Igualmente prevista no memorando, a reestruturação do sector da Justiça é um dos domínios em que as mudanças ainda não saíram do papel, quer a revisão de códigos, quer a aprovação de um novo mapa judiciário que, na última versão apresentada pela ministra Paula Teixeira da Cruz, previa o encerramento de 54 tribunais.

Daí que o responsável pelo Observatório da Justiça, o sociólogo Boaventura de Sousa Santos, afirme ao PÚBLICO que "os indicadores conhecidos não mostram que tenha havido melhorias no desempenho d aJustiça em geral e, em especial, no combate à corrupção" (ver pág. 6).

Notada foi ainda a emblemática revisão do código laboral, também prevista no memorando, e que flexibiliza as relações laborais, facilitando os despedimentos. Mas esta revisão legislativa estrutural feita pelo ministro da Economia, Álvaro Santos Pereira, não evita que António Saraiva, presidente da CIP - Confederação da Indústria Portuguesa, não considere em declarações que gostaria de "ter visto uma maior celeridade na acção do Ministério da Economia" (pág. 7).

Muito propagandeada - e também muito contestada - tem sido a reforma das autarquias que estava prevista para este ano no memorando de entendimento e que tem sido conduzida pelo ministro dos Assuntos Parlamentares, Miguel Relvas. O objectivo de reduzir em mil as freguesias do país ainda não passou do papel e permanece no Parlamento. Mais atrasadas estão as alterações à Lei Eleitoral Autárquica e à Lei das Finanças Locais.

PSD sozinho

Se no plano da concretização de medidas o percurso do Governo tem sido mais proclamativo do que executivo, no plano do relacionamento político tem-se assistido a um isolamento progressivo do PSD.

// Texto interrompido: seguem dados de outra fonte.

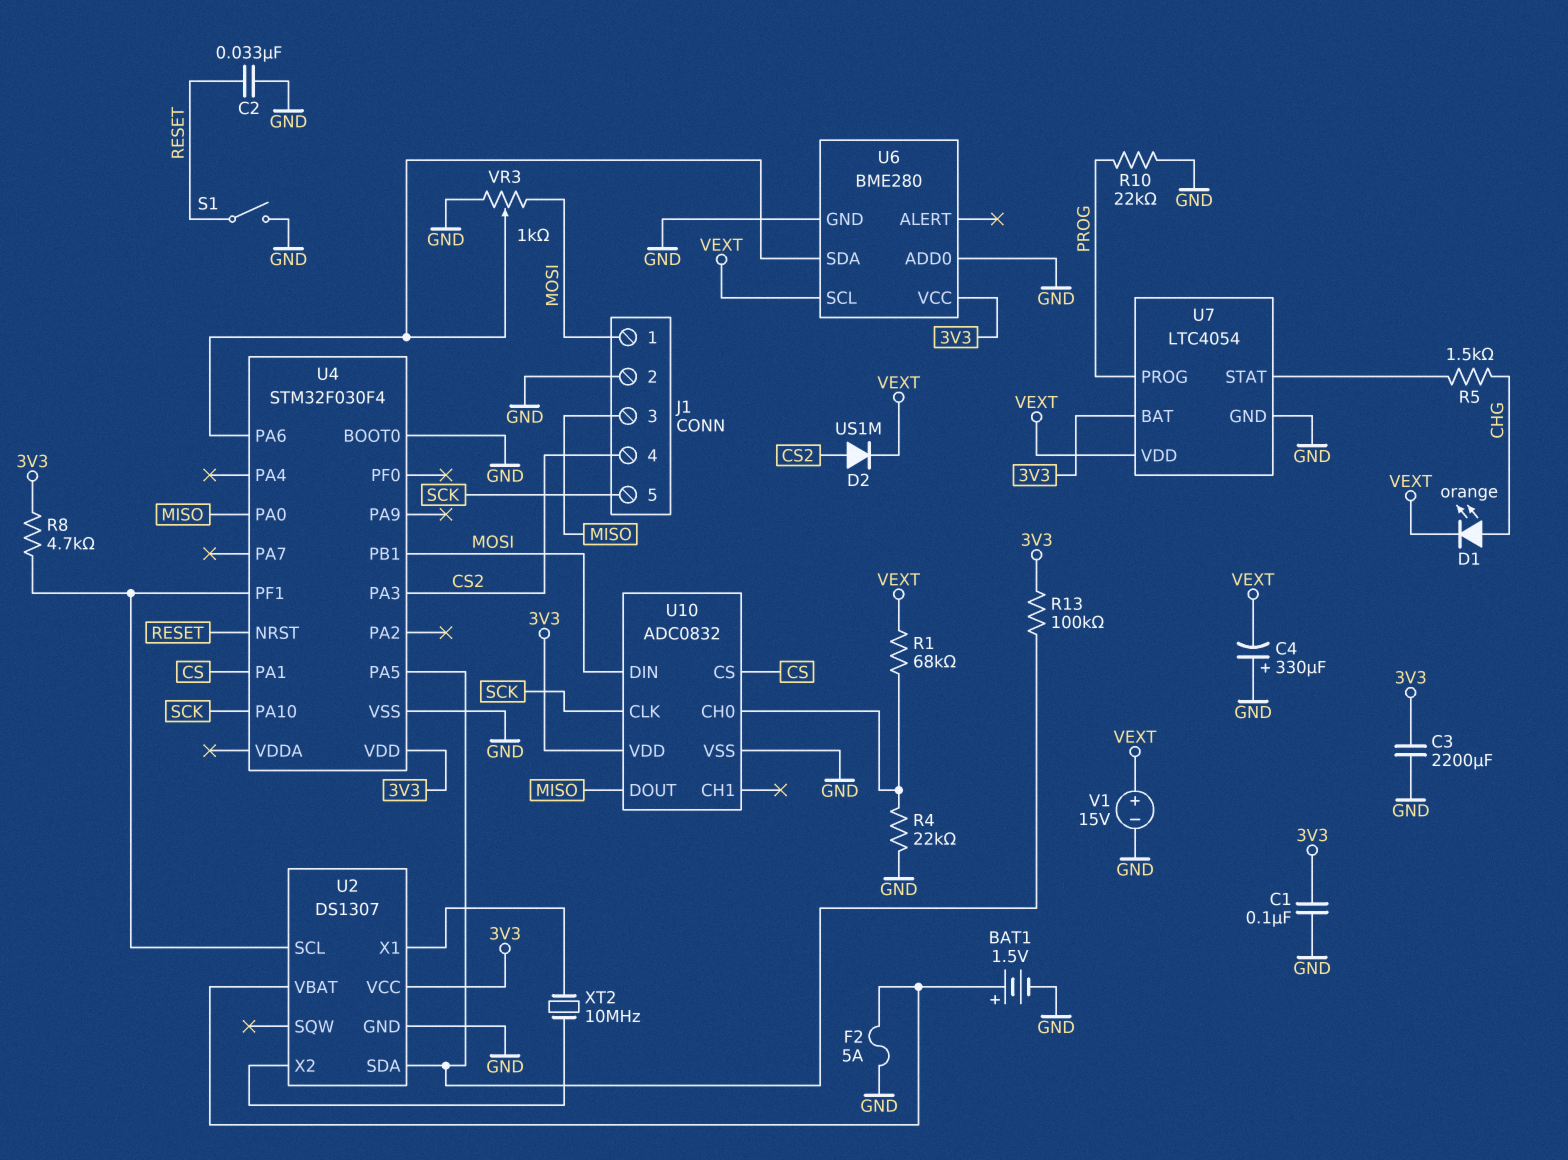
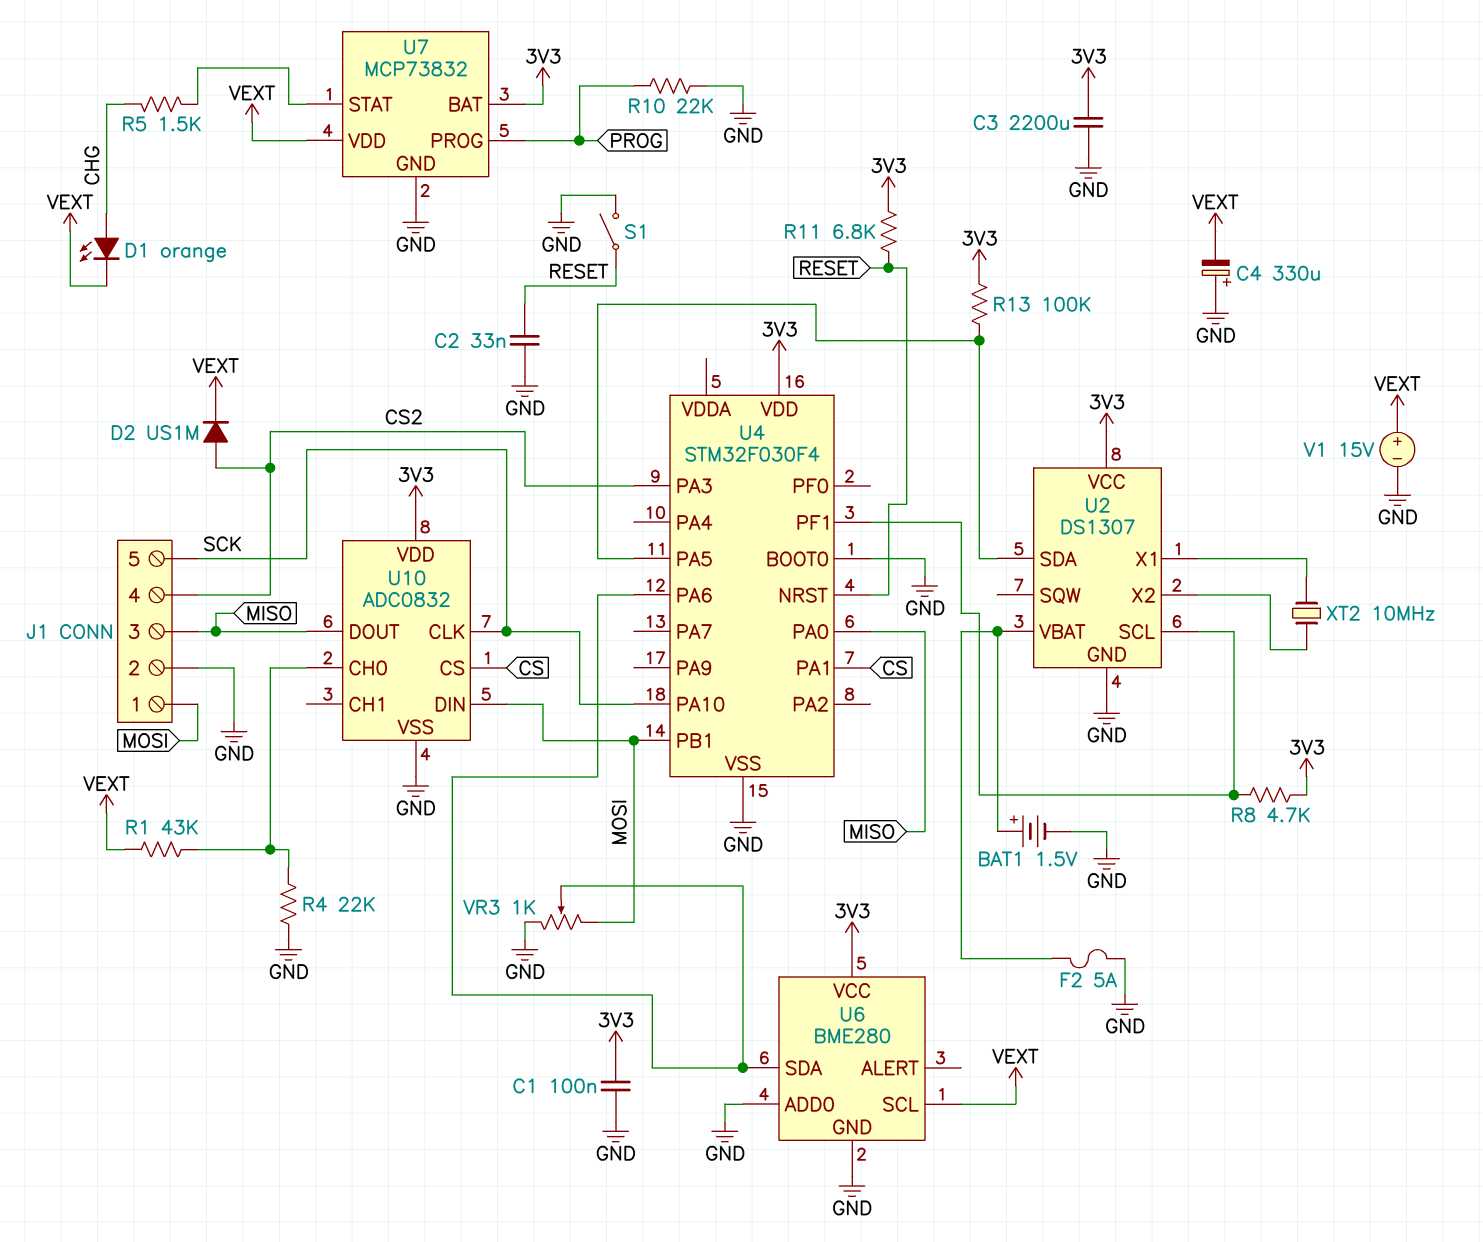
R1: 68k (U10/CH0, VEXT) -> 43k (U10/CH0, VEXT)
R11: none -> 6.8k (3V3, RESET)
U7: LTC4054 -> MCP73832

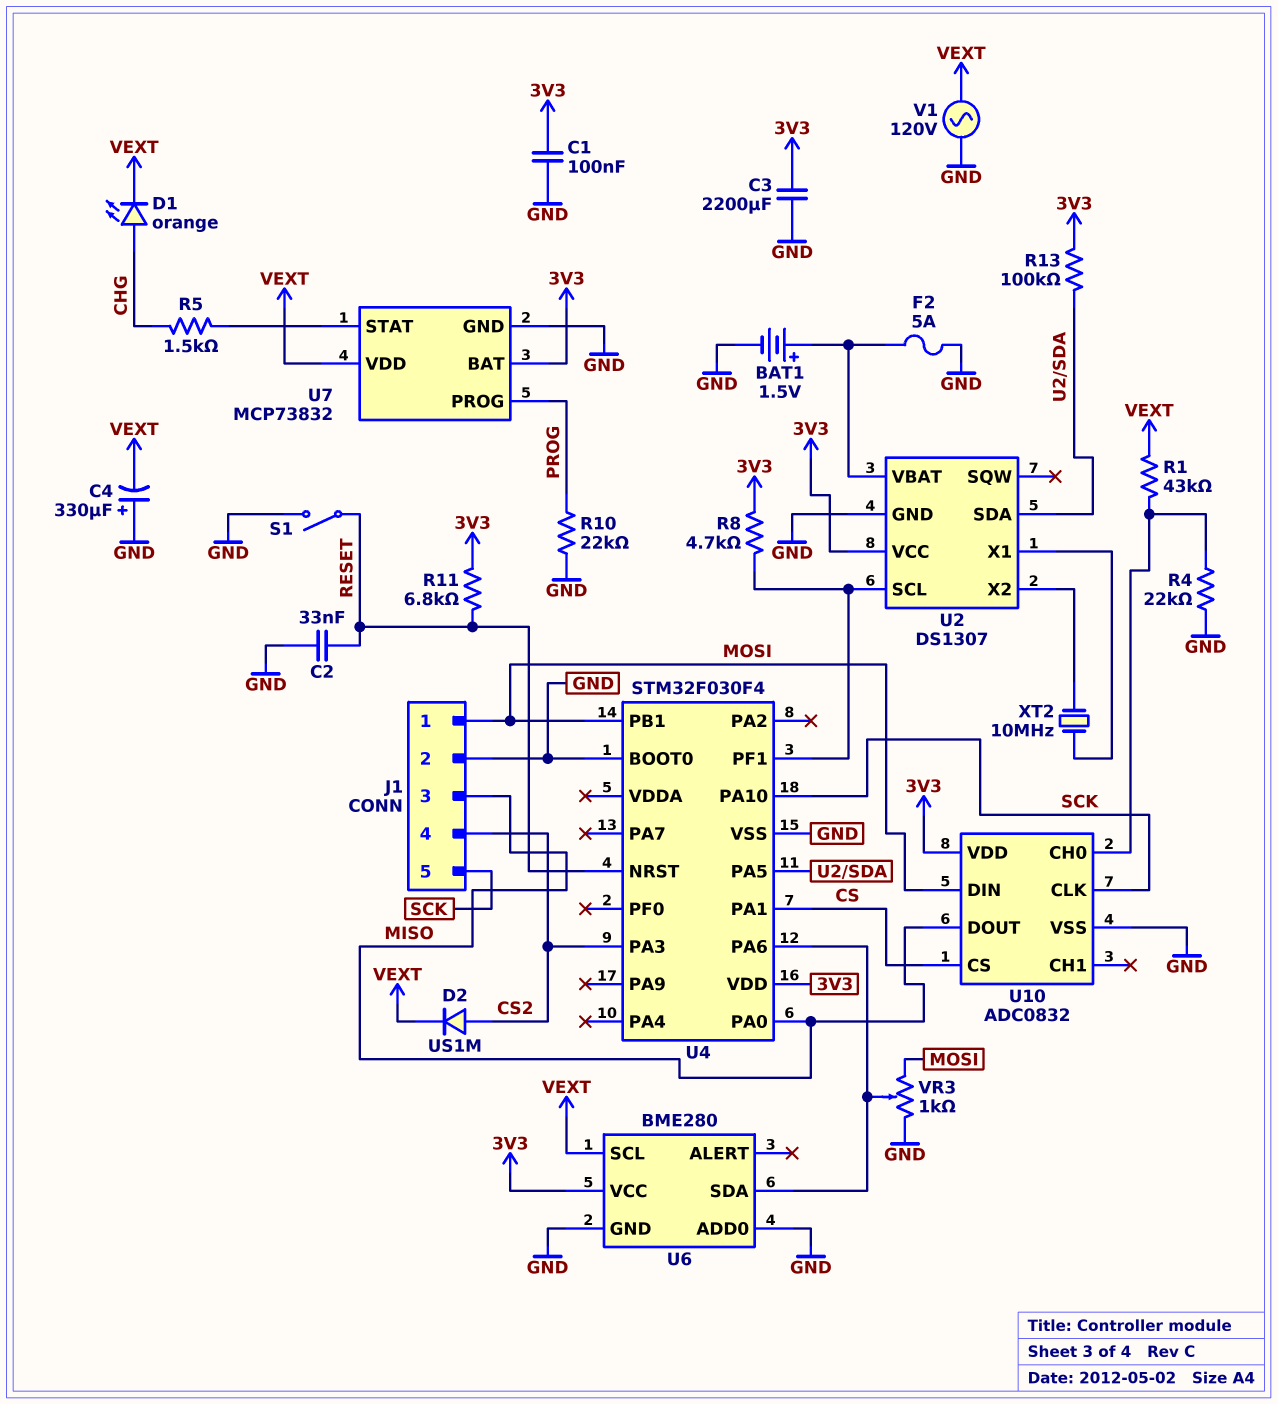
V1: 15V (plus VEXT, minus GND) -> AC 120V (GND, VEXT)

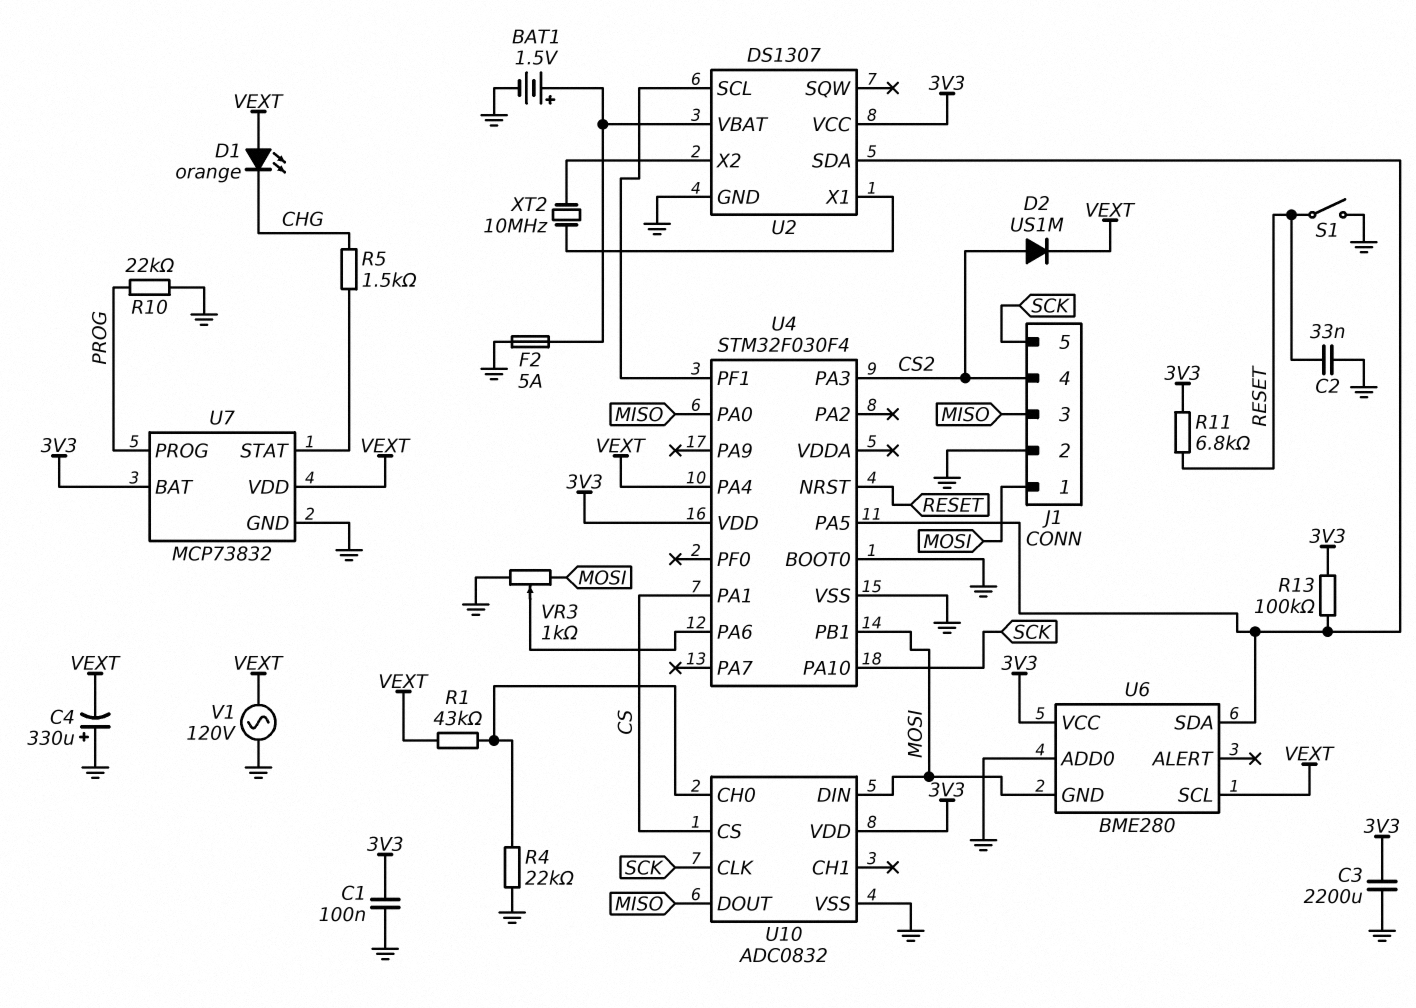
D1: LED orange (A CHG, K VEXT) -> LED orange (A VEXT, K CHG)
R8: 4.7k (3V3, U2/SCL) -> none
U4 pin PA4: none -> VEXT
U6 pin GND: GND -> MOSI
U6 pin SDA: U4/PA6 -> U2/SDA

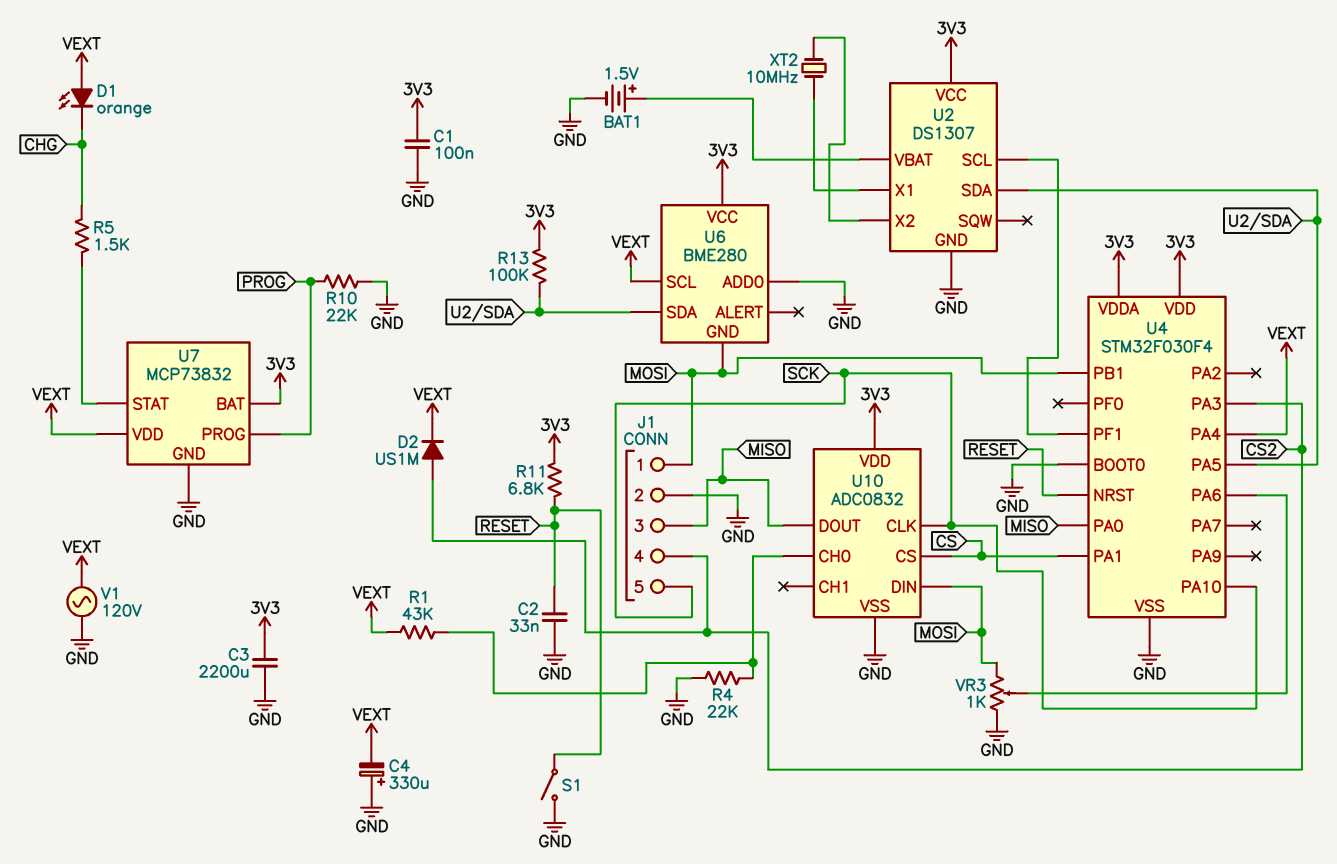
F2: 5A (GND, U2/VBAT) -> none
U4 pin VDDA: none -> 3V3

Embora o Governo seja de coligação entre o PSD e o CDS, a realidade mostra que o segundo líder da coligação, o presidente do CDS, Paulo Portas, tem ocupado de forma discreta o lugar de ministro dos Negócios Estrangeiros.

Longe das questões europeias, centralizadas pelo primeiro-ministro, e assim longe das imagens que expõem a crise do euro, Paulo Portas tem privilegiado, sobretudo, a tentativa de relançar a diplomacia económica - área em que tem marcado pontos - e a gestão das relações com os países da Comunidade de Países de Língua Portuguesa (pág. 6).

Já as relações com o PS têm sido tensas q.b. Por um lado, o principal partido da oposição tem-se mantido dentro do perímetro parlamentar de consenso sobre o memorando de entendimento. Mas têm sido manifestas as divergências entre o primeiro-ministro, Pedro Passos Coelho, e o secretário-geral do PS, António José Seguro, sobre como conseguir chegar a bons resultados na recuperação financeira do país.

Se o primeiro-ministro não tem sequer ouvido o líder do PS sobre política orçamental e entregou mesmo os compromissos orçamentais para os próximos anos a Bruxelas sem os mostrar primeiro a Seguro, este não tem cedido aos apelos do PSD para aceitar assumir um compromisso conjunto sobre o futuro da zona euro e os caminhos para superar a crise europeia.

Essa atitude de Seguro, manifesta sexta-feira na falência das negociações para um entendimento prévio para a cimeira europeia de 28 e 29 de Junho, tem deixado o PSD mais sozinho. Um isolamento que poderá prolongar-se na aprovação do Orçamento do Estado para 2013, já no Outono.